Mr. Uhrmann – A substitute teacher for Mrs. Olsen who is unflustered by Caulfield. He is described by Frazz as the only one of Caulfield's substitute teachers not to "throw up his hands and quit by 9:30". Caulfield calls him "The Uhrmanator".

Mrs. Trevino – The second-grade teacher at Bryson Elementary. She cooks gorditas for her class every Cinco de Mayo. Mrs. Trevino has been phased away from the strip now that Ms. Plainwell (Mrs. Trevino's former best friend) and Frazz are in a relationship.

Clutch – Frazz's friend & fellow runner/cyclist. Works as an emergency room nurse. Clutch has been phased away from the strip now that Ms. Plainwell and Frazz are in a relationship.

==References to real life==
Many of the characters or locations in the strip are references to real-life people whom Mallett respects or other aspects of his life. In a 2008 interview, Mallett said that Bryson Elementary is named after one of his favorite authors, Bill Bryson.

- Frazz plays catch with Caulfield on Bobke's Bluff, referencing cyclist Bob Roll.
- Caulfield tells Frazz that Mrs. Olsen believes reports that Elvis was seen working as a barista at the Water Street Coffee Joint in Kalamazoo.
- Frazz once wore a shirt from nearby University of Detroit Jesuit High School.
- In one strip, Frazz and Caulfield visit County Line Lake, which is likely a reference to either County Line Lake in Oakfield, Michigan, or County Line Lake in Locke, Michigan.
- In another strip, Caulfield is wearing a hat with the logo of the Detroit Red Wings on it.

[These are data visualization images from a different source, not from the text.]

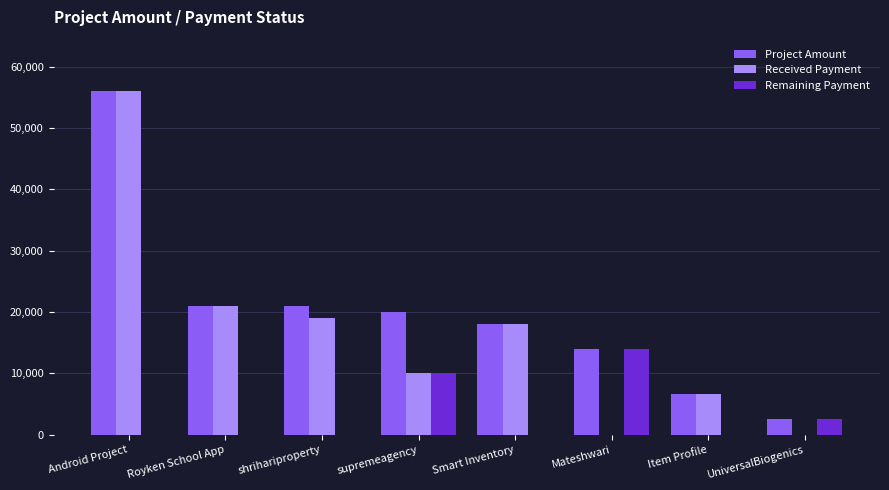

At which category is the sum across all series the highest?

Android Project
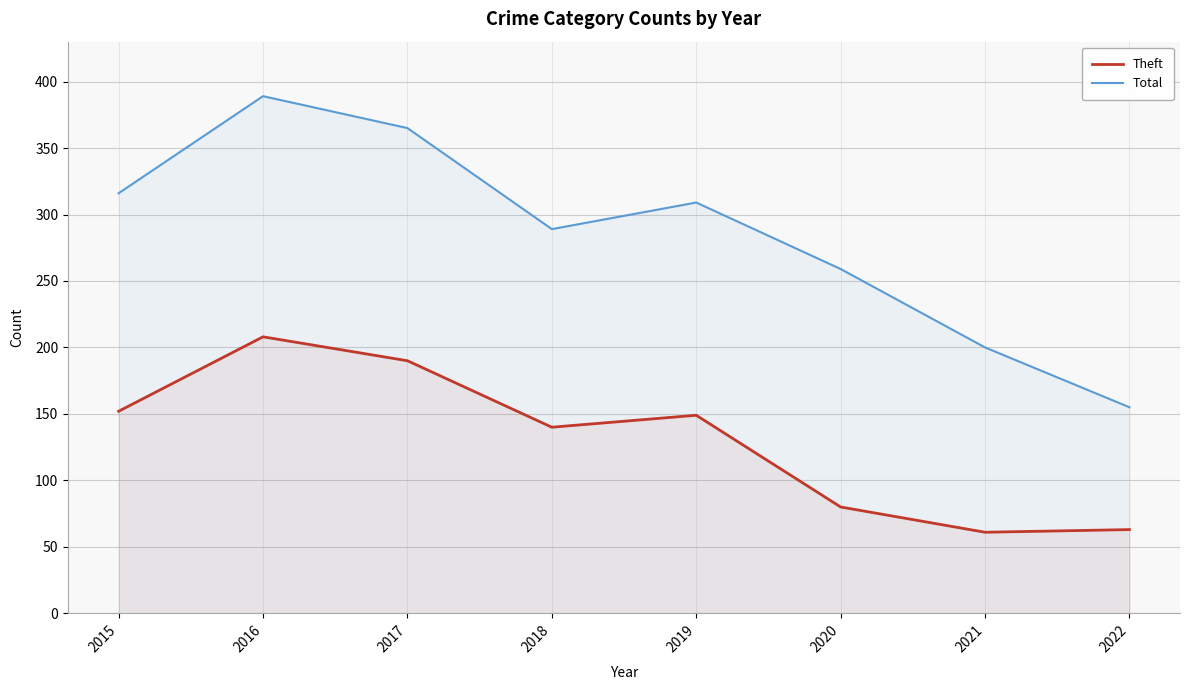

True or false: Theft and Total cross at least once.

False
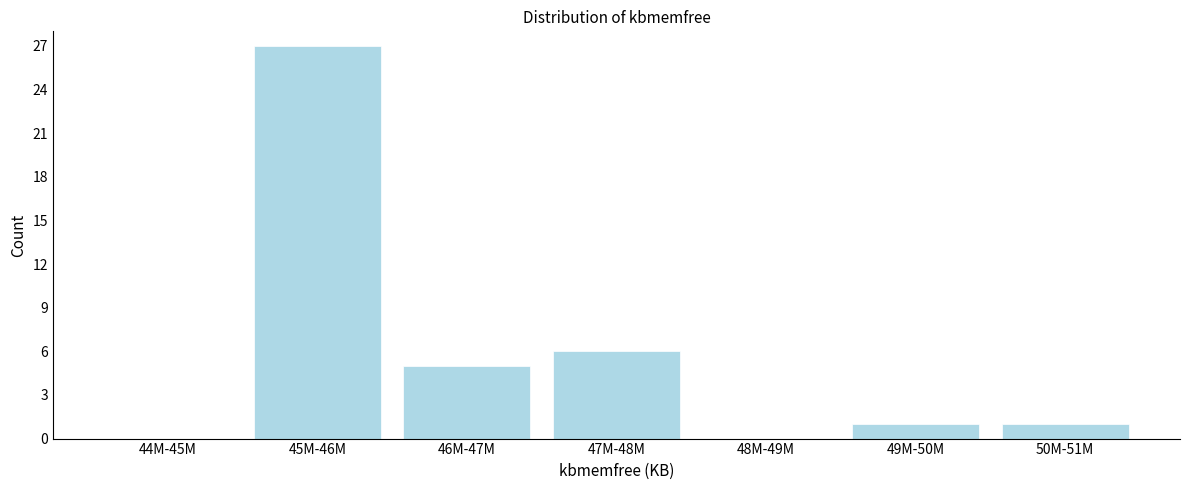

Reading left to right, extract all data points from this chart.

44M-45M=0	45M-46M=27	46M-47M=5	47M-48M=6	48M-49M=0	49M-50M=1	50M-51M=1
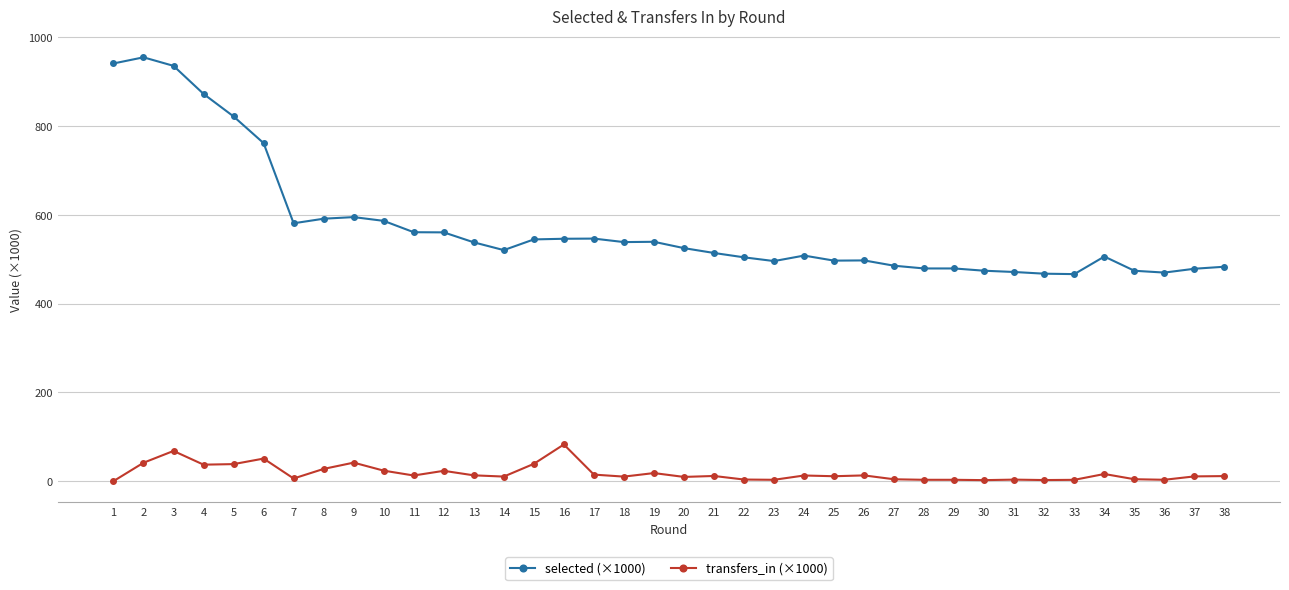

What is the total value across all series at 37?

489.3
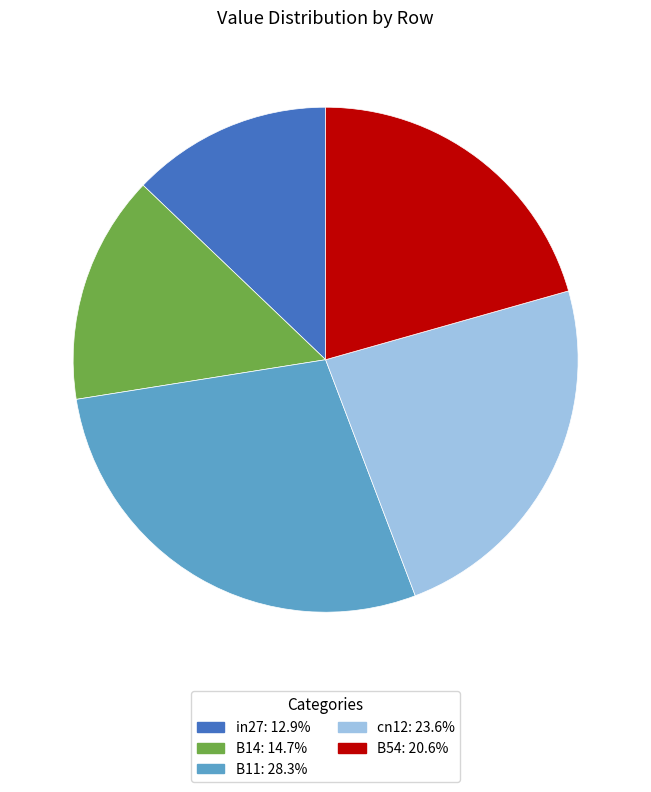

Do B11 and in27 together represent more than half of the pie?

No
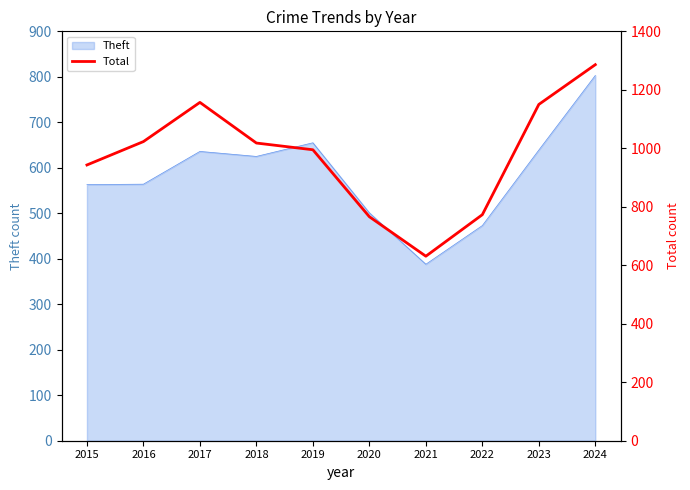

Is it true that the value at 2022 is 773?

True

==Comparisons to Calvin and Hobbes==
Because of similarities in calligraphic style, Frazz's physical appearance, station in life as a brilliant underachiever, and his age relative to Calvin of Calvin and Hobbes, jokes and rumors arose that Mallett was actually Bill Watterson. In a May 2006 series of strips, Frazz and Caulfield invent a game called "Bedlamball" that, like "Calvinball", has no apparent rules or scoring. Mallett was flattered by the comparison and acknowledges Watterson's influence, but denies that he is Watterson or that Frazz is intended as a copy or replacement of, or sequel to, Calvin and Hobbes. In the foreword to Live at Bryson Elementary, Washington Post columnist Gene Weingarten wrote, "[The critics are] focusing not only on hair (Frazz's frizz), but also on his station in life: a brilliant underachiever. Well, Jef assures me that any similarity is unintentional."

In a piece praising the strip, Los Angeles Times columnist Charles Solomon said, "The humor and calligraphic drawing in 'Frazz' reflect Watterson's influence, but the strip doesn't feel like a pallid imitation."

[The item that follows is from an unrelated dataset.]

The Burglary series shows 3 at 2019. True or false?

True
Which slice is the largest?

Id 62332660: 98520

Mallett has alluded to the speculation several times in the strip. In a September 2003 Sunday strip an introverted student tells Frazz that she wants to be famous, and believes it is possible to be famous for one's work, without exposing your private life to the public eye. Frazz says, "Good point. Like J.D. Salinger or Bill Watterson." Though she's never heard of them. As part of a brief story arc in November 2006, Frazz tells Caulfield "I also used to be Bill Watterson's personal assistant." Also, in a story arc where Mallett corrects a mistake in attribution of a quote by Edison, Caulfield compares cartoonists to gods. Frazz replies that that might be a bit of a stretch, but Caulfield replies, "What about that Calvin and Hobbes guy?" and Frazz replies, "Okay, him, yeah."

==Awards==
- 2003 and 2005 Wilbur Award for Promoting Ethics and Positive Values

==Anthologies==
- Live at Bryson Elementary. 2005, Andrews McMeel Publishing. 128 pages. Collects strips from April 2, 2001, to January 6, 2002. Includes foreword by Gene Weingarten and introduction by Jef Mallett. ISBN 0-7407-5447-5
- 99% Perspiration. 2006, Andrews McMeel Publishing. 128 pages. Collects strips from January 7, 2002, to October 19, 2002. ISBN 0-7407-6043-2
- Frazz 3.1416. 2008, Andrews McMeel Publishing. 128 pages. Collects strips from October 20, 2002, to July 26, 2003. Includes an introduction by Charles Solomon. ISBN 0-7407-7739-4.